> [What is expected] Retype the records below from their first line through the line containing "Серия RCP - Модуль питания для установки", and include nothing else.

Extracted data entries

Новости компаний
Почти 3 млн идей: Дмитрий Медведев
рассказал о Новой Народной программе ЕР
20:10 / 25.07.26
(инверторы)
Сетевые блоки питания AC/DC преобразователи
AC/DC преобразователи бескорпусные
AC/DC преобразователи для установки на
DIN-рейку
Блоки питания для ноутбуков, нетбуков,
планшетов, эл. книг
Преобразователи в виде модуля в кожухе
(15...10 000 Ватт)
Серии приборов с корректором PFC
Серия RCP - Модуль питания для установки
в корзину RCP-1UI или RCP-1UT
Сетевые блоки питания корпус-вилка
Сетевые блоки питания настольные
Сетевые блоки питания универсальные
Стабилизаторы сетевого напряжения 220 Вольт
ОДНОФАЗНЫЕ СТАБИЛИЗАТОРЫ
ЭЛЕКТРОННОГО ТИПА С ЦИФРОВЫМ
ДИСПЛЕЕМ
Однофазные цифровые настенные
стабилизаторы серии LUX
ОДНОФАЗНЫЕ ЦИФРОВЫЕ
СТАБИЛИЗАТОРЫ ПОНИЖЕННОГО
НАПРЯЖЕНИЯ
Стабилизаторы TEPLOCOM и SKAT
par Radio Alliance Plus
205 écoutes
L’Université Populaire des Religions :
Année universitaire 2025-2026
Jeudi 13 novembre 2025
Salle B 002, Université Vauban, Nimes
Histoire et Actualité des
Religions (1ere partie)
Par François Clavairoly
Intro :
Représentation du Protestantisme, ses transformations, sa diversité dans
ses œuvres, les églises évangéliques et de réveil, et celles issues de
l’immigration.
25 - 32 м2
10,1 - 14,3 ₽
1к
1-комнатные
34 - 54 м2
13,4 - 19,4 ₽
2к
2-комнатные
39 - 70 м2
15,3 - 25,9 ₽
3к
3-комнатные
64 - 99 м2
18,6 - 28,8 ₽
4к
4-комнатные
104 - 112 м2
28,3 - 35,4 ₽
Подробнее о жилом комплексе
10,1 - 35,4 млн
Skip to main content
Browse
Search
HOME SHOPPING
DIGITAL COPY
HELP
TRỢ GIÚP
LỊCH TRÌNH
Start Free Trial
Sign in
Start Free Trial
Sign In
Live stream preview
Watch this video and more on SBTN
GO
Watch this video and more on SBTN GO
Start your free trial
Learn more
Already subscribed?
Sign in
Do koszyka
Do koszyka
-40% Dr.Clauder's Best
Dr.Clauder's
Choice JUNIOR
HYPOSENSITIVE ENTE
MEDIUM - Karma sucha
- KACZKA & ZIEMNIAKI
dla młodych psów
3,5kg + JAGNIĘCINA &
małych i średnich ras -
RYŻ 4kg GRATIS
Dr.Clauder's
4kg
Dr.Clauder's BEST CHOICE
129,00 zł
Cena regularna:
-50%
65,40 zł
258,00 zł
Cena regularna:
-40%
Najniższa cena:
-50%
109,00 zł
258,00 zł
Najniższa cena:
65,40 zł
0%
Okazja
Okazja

> [Result of this exercise]
Новости компаний
Почти 3 млн идей: Дмитрий Медведев
рассказал о Новой Народной программе ЕР
20:10 / 25.07.26
(инверторы)
Сетевые блоки питания AC/DC преобразователи
AC/DC преобразователи бескорпусные
AC/DC преобразователи для установки на
DIN-рейку
Блоки питания для ноутбуков, нетбуков,
планшетов, эл. книг
Преобразователи в виде модуля в кожухе
(15...10 000 Ватт)
Серии приборов с корректором PFC
Серия RCP - Модуль питания для установки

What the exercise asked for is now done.